13.02.2006 · Landwirtschaftsminister Seehofer hat noch keinen neuen Termin für die Stallpflicht von Geflügel zum Schutz vor der Vogelgrippe festgelegt. Die Beratungen im Ministerium sollten am Dienstag fortgesetzt werden.
Bundeslandwirtschaftsminister Horst Seehofer (CSU) hat noch keinen neuen Termin für die Stallpflicht von Geflügel zum Schutz vor der Vogelgrippe festgelegt. Die Beratungen im Ministerium sollten an diesem Dienstag fortgesetzt werden, teilte eine Sprecherin am Montag abend mit.

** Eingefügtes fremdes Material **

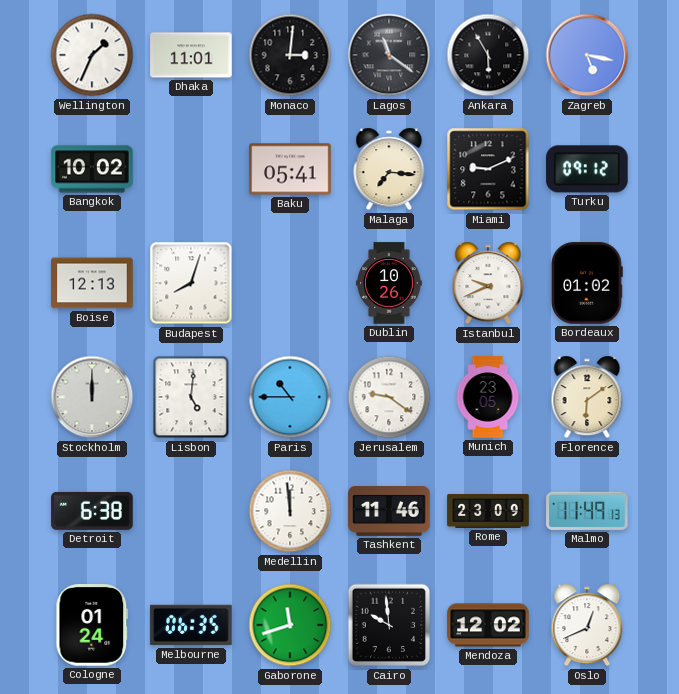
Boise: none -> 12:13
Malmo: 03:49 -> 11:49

Seehofer wird die Stallpflicht für Geflügel wegen des Heranrückens der Vogelgrippe voraussichtlich vorziehen. Grund sei, daß am Wochenende in der Nähe der österreichischen Grenze ein toter Schwan gefunden wurde, der vermutlich an dem für Menschen gefährlichen Vogelgrippevirus H5N1 verendet sei, sagte Ministeriumssprecherin Ulrike Hinrichs. Damit gebe es eine neue Risikolage.
Ursprünglich sollte die Stallpflicht am 1. März wieder in Kraft treten. Das bedeutet, daß Geflügel in Deutschland für mindestens zwei Monate ausnahmslos im Stall bleiben muß. Damit soll verhindert werden, daß Zugvögel das aggressive Virus nach Deutschland einschleppen.

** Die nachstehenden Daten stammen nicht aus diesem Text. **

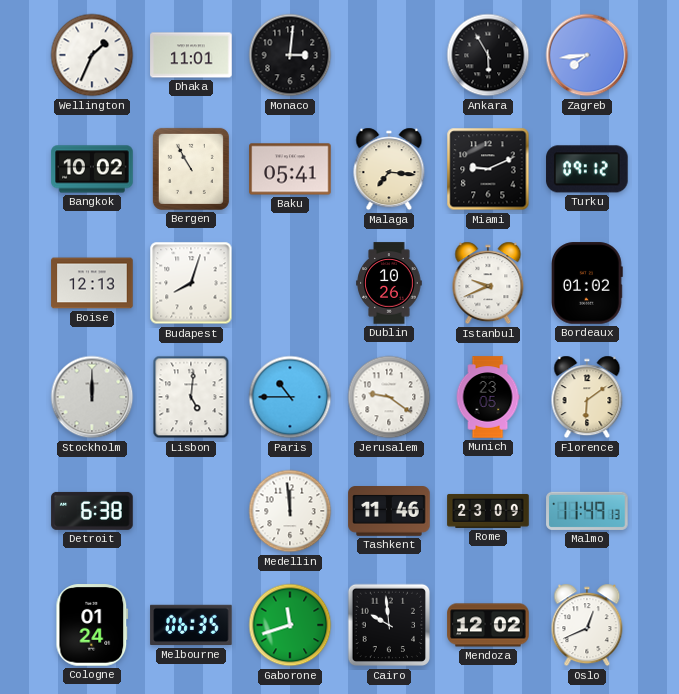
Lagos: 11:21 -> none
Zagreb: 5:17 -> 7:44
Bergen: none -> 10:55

Entscheidung am Nachmittag
Am Wochenende hatten die Behörden das Virus bei verendeten Schwänen in Italien, Griechenland und Bulgarien entdeckt. Zugleich wurde ein Virus der H5-Gruppe bei einem Schwan in Slowenien nahe der österreichischen Grenze festgestellt.
Seehofer will sich gegen 15 Uhr in Berlin mit den Experten des Ministeriums und des Friedrich-Loeffler-Instituts zusammensetzen, um das weitere Vorgehen zu beraten. Wann die Stallpflicht in Kraft treten soll, ist bisher noch nicht klar. Dazu sei eine Eilverordnung nötig, die zwei bis drei Tage dauere, sagte Hinrichs.
Verbot für Geflügelschauen denkbar
Zugleich erwägt Seehofer, Geflügelschauen in Deutschland komplett zu verbieten. Bislang können solche Veranstaltungen noch mit Sondergenehmigungen stattfinden. Außerdem sollte bei Schwänen in Deutschland das sogenannte Monitoring verschärft werden, um eine breitere Überwachung zu gewährleisten, hieß es.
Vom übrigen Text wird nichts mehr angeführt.